The Revolution had left the Chateau Lassan unscathed, though its master, dutifully and humbly serving his King in Paris, had gone to the guillotine solely because he possessed an ancient title. The local Committee of Public Safety had visited the homely chateau and tried to summon a fashionable and bloodthirsty enthusiasm to pillage the dead Count’s belongings, but the family was well-liked and, after much harmless bluster, the Committee had muttered an apology to the dowager Countess and contented themselves with stealing five barrels of newly pressed cider and a wagon-load of the old Count’s wine. The new Count, an earnest eighteen-year-old, was troubled by his conscience into the belief that the disasters of France were truly the result of social inequalities, and so told the local Committee that he would renounce his title and join the new Republic’s army. The Committee, privately astonished that anyone should renounce the privileges they so publicly despised, applauded the decision, though the dowager Countess was seen to purse her lips with disapproval. Her daughter, just seven years old, did not understand any of it. There had been five other children, but all had died in infancy. Only the eldest, Henri, and the youngest, Lucille, had survived.

Now, twenty-one years later, the wars that had begun against the Republic and continued against the Empire were at last over. The Dowager Countess still lived, and liked to sit where the sun was trapped by the junction of the chateau’s two wings and where roses grew clear up to the moss which grew on the chateau’s stone roof. The old lady shared the chateau with her daughter. Lucille had been married to a General’s son, but within two months of the wedding her husband had died in the snows of Russia and Lucille Castineau had returned to her mother as a childless widow.
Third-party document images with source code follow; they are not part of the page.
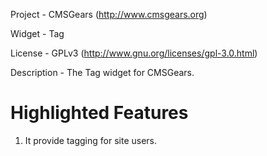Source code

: Project 	- CMSGears (http://www.cmsgears.org)

Widget  	- Tag

License 	- GPLv3 (http://www.gnu.org/licenses/gpl-3.0.html)

Description - The Tag widget for CMSGears.

Highlighted Features
=========================================
1. It provide tagging for site users.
Now, in the peace that came after Easter, the son had come home as well. Henri, Comte de Lassan, had walked up the lane and crossed the drawbridge, just as if he was returning from a stroll, and his mother had wept with joy that her soldier son had survived, and that night, just as if he had never been away, Henri took the top place at the supper table. He had quietly and unfussily folded his blue uniform away in the pious hope that he would never again be forced to wear it. He said grace before the meal, then commented that the apple blossom looked thin in the orchards.

“We need to graft new stock on to the trees,” his mother said.

“Only there isn’t any money,” Lucille added.

“You must borrow some, Henri,” the Dowager Countess said. “They wouldn’t lend to two widows like us, but they’ll lend to a man.”

“We have nothing to sell?”

“Very little.” The Dowager sat very straight-backed. “And what little is left, Henri, must be preserved. It is not right that a Comte de Lassan be without family silver or good horses.”

Henri smiled. “The titles of the old nobility were abolished over twenty years ago, Maman. I am now Monsieur Henri Lassan, nothing more.”

The Dowager sniffed disapproval. She had seen the fashions of French nomenclature come and go. Henri, Comte de Lassan had become Citoyen Lassan, then Lieutenant Lassan, then Capitaine Lassan, and now he claimed to be plain Monsieur Lassan. That, in the Dowager’s opinion, was nonsense. Her son was the Count of this manor, lord of its estates and heir to eight centuries of noble history. No government in Paris could change that.